Burundi Coffee Regulatory Agency
- Trade name: ARFIC
- Native name: Autorité de Régulation de la Filière Café
- Industry: Coffee
- Founded: 2009
- Defunct: 2020
- Successor: Office pour le Développement du Café
- Headquarters: 87 Avenue de la Tanzanie, Bujumbura
- Area served: Burundi
- Products: Coffee bags

= ARFIC =

The Burundi Coffee Regulatory Agency (Autorité de Régulation de la Filière Café), or ARFIC, was a public entity that regulated the coffee industry in Burundi. It replaced the Burundi Coffee Board (OCIBU) in 2009 as part of a privatization program. It was in turn replaced by the Office for Coffee Development (ODECA) in 2020 when the state took back control.

==Background==

In 2022, the coffee sector in Burundi employed 600,000 farming families, and provided 90% of Burundi's export income.
It was highly regulated by the government, with public institutions that enforced compliance with the laws and regulations.
For example, coffee farmers in Burundi must grow Bourbon coffee and must deliver their coffee to a washing station, where it is processed and then exported as Burundian Bourbon coffee.

The coffee sector in Burundi was entirely state-owned until 1986.
The Burundi Coffee Board (OCIBU) owned 133 washing stations and two hulling stations, and controlled marketing and sale of coffee.
The state-owned BCC (Burundi Coffee Company) had a monopoly on export.

In 1990 the International Development Association provided US$28 million to reform the coffee industry in Burundi.
OCIBU would divest its production facilities and become the Office du Cafe, purely involved in regulation.
SODECO, a new autonomous company open to private investors would take over the two hulling factories from OCIBU.
Five mixed private-public SOGESTALs were created in 1991 to manage the 133 depulping and washing stations that the state had created in all places where there was a high concentration of coffee orchards.

==History==
In 2009 OCIBU was dissolved and replaced by the Autorité de Régulation de la Filière Café (ARFIC), a new regulatory agency for the coffee sector.
ARFIC was a Public Establishment with Administrative Character (EPA) created on 1 June 2009.
It was under the oversight of the Ministry of Environment, Agriculture and Livestock (MINEAGRIE).

ARFIC followed highly bureaucratic procedures to regulate harvests, milling, sales, and export.
ARFIC represented the Burundi coffee sector in dealing with international institution, confirmed the quality of grades of Burundi coffee, mediated between exporters and importers, certified sales contracts, ensured foreign currency was repatriated and published statistics.

The Coffee Sector Competitiveness Project, defined in 2014 and supported by the World Bank, was to create the framework for deregulation and privatization of the coffee sector.
Joint implementation responsibility was given to ARFIC, InterCafé and CNAC Murima w'Isangi, under the oversight of MINEAGRIE.
Goals included removing inefficiencies by completing liberalization and privatization, improving technical and financial support to farmers, replacing old trees with younger trees, prioritizing production of high-quality berries, and improving transport services.
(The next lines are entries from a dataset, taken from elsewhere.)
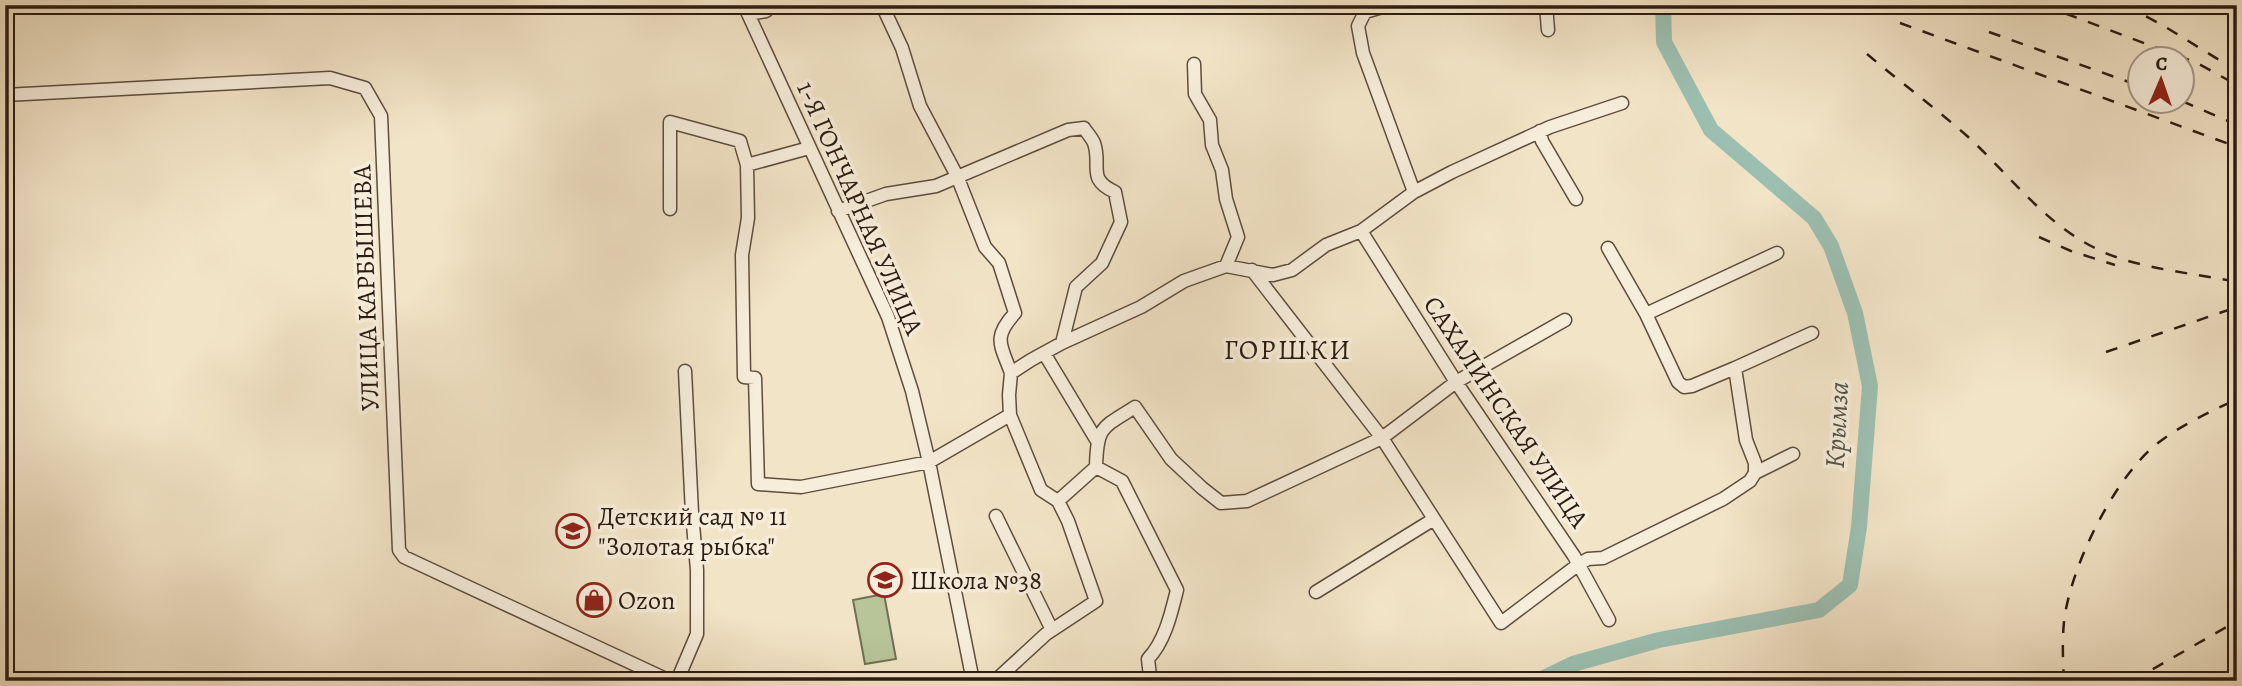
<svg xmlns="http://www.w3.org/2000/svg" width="2242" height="686" viewBox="0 0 2242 686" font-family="Alegreya,serif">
<rect width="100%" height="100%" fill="#f2e4c7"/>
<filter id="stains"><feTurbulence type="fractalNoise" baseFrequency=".00286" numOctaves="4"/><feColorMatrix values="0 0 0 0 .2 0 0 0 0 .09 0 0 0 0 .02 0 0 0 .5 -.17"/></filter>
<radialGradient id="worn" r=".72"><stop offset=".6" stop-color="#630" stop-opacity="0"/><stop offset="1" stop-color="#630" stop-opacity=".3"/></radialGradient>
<!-- green -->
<path fill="#b7c598" stroke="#717054" stroke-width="2" d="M884,594L896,659L865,664L853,600Z"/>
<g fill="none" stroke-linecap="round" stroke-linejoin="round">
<!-- river -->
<path stroke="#9cbfb1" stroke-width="16" d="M1538,681L1573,664L1659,640L1819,610L1850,585L1859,527L1870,386L1855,313L1831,246L1814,218L1711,130L1664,42L1663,5"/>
<!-- minor casing -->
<g stroke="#5d4d3e" stroke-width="15">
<path id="minor" d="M744,5L888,317L912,391L929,462L973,681
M882,5L902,48L920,106L957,176L985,247L999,263L1015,313C992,338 1001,345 1011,373
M1389,5L1365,12L1358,26L1363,53L1414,192
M1546,5L1548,30
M2234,5L2237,7
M748,14L766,11L772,5
M1194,64L1195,94L1210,120L1212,145L1222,170L1226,199L1238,237L1226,266
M5,95L330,78L365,88L381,116L399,550L404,557L670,681
M1540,131L1542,141L1576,199
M747,165L809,148
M670,209V122L740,141L747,165L748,218L742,255L744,377L755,378L758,484L801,487L929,462L1010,415
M838,211L886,194L936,186L1068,130L1084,128C1087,133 1092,138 1094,143C1102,166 1086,179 1115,192L1121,222L1102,263L1076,287L1062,343
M1361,231L1456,382L1574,556L1609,620
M1608,248L1646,314L1678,382L1684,387L1692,386L1735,368L1746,440L1755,463V473
M1252,270L1382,438L1501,623L1579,564L1588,559L1603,558L1723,499L1750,481L1755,473L1793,454
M1646,314L1777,253
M1044,353L1097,441
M1735,368L1812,333
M1096,467C1097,426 1102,428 1135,407L1171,459L1202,488L1221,503L1247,501L1382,438L1456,382L1565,320
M1096,467L1122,481L1177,590C1171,614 1165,641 1148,659L1150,676L1143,681
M1058,501L1096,467
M996,516L1052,630
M1316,592L1434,519
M677,681L697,634V570L692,513L685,371
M995,681L1046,634L1096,601L1068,521L1058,501L1041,490L1010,415L1009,395L1011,373L1031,360L1062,343L1141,307L1184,281L1226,266L1273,275L1292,270L1326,245L1361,231L1414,192L1452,172L1550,127L1622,103"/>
</g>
<!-- minor -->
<use href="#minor" stroke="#f7eddb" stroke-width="12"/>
<!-- rail -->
<path stroke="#2b1b10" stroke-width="2.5" stroke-dasharray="12 12" stroke-linecap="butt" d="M2043,5L2197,63L2237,85
M2125,5L2164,26L2237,71
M1900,23L2237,147
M1989,32L2140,86
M1867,54C1899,81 1934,107 1966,135C2007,172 2042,221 2093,247C2131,268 2193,273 2237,282
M2182,101L2237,125
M2039,237L2071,251L2115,265
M2106,352L2237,307
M2064,681C2063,662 2062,641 2064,622C2070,568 2112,483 2153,447C2178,426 2208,413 2237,399
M2132,681L2237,621"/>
</g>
<!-- icons -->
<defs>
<g id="school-ring" transform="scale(1.75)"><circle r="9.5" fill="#f7eddb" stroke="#8f2418" stroke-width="1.5"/><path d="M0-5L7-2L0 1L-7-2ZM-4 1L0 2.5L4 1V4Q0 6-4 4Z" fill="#8f2418"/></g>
<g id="shop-ring" transform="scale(1.75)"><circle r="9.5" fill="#f7eddb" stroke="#8f2418" stroke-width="1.5"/><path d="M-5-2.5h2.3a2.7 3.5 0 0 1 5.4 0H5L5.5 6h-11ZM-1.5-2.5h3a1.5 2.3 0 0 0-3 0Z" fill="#8f2418"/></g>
</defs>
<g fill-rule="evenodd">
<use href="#school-ring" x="573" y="531"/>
<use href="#school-ring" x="885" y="580"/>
<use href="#shop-ring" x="594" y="600"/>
</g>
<g text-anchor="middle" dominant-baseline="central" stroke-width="7" stroke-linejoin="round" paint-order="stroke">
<!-- street labels -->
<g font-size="26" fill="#2b1b10" stroke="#f7eddb">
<text transform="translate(860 208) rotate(66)">1-Я ГОНЧАРНАЯ УЛИЦА</text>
<text transform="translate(366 288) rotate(-92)">УЛИЦА КАРБЫШЕВА</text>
<text transform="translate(1506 412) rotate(56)">САХАЛИНСКАЯ УЛИЦА</text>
</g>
<!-- poi labels -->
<g font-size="26" fill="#2b1b10" stroke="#f7eddb" text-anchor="start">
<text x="598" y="516">Детский сад № 11<tspan x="598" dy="30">"Золотая рыбка"</tspan></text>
<text x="910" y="580">Школа №38</text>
<text x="618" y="600">Ozon</text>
</g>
<!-- neighbourhood labels -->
<g font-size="28" letter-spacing="2" fill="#2b1b10" stroke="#f7eddb">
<text x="1288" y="350">ГОРШКИ</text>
</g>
<!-- water labels -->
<g font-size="28" font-style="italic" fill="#535448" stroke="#f7eddb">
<text transform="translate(1837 425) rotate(-87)">Крымза</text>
</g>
</g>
<!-- margin -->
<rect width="2242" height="686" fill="none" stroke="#f2e4c7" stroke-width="28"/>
<rect x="7" y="7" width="2228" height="672" fill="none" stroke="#2b1b10" stroke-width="3.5"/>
<rect x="14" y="14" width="2214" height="658" fill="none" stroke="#2b1b10" stroke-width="2"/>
<!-- north arrow -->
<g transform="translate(2161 80) rotate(2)"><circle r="33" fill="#f7eddb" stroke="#a5998a" stroke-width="2"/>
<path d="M0-5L12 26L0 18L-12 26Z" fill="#8f2418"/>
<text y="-10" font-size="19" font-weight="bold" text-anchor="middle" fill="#2b1b10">С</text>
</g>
<rect width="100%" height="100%" filter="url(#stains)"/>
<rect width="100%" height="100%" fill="url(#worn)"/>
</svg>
InterCafé was an organization of all the stakeholders in the coffee sector, resolved disputes between stakeholders, and arranged for fertilizer distribution.
The fertilizer was purchased by MINEAGRIE through the National Fertilizer Subsidy Program.
The coffee growers must contribute half the price of fertilizer obtained through this program, or up to 60% of the price of fertilizers from the World Bank.
InterCafé worked with the Confédération Nationale des Associations des Caféiculteurs du Burundi (CNAC-Murima w'Isangi) in supervision, extension and joint missions to promote Burundi coffee abroad.

At a meeting of Burundian coffee exporters in November 2017 the managing director of ARFIC noted that international coffee prices had dropped because of growing production in Brazil. 16,000 tons of coffee had been produced in Burundi, but only 6,048 tons were exported.
A representative of the exporters said that the price they had to pay to buy coffee had remained the same and communal taxes had greatly increased, while the sales price had fallen.

==Dissolution==
In January 2020, the government of Burundi restored full state control of the coffee value chain.
Déo-Guide Rurema, Ministry of the Environment, Agriculture and Livestock, held a press conference on 29 January 2020 where he announced that a new public company under his ministry, the Office pour le Développement du Café du Burundi (Office for Coffee Development) or ODECA, would replace ARFIC.
It would also take over the functions of the CNAC Murima w'Isangi, Intercafé, the two SODECO companies and the five SOGESTALs.
The organizations that had been abolished should return their tools to ODECA.

Other companies in the sector should pay their debts to the government, Regideso and the coffee growers.
Private associations should contact ODECA to find out the new working arrangements.
They should provide bank guarantees that they would pay the growers, and could expect no support from the government.

ODECA replaced ARFIC, Inter-Cafe and CNAC as the implementing agency for the Coffee Sector Competitiveness Project.
This change seriously affected the ability of the project to achieve its goals.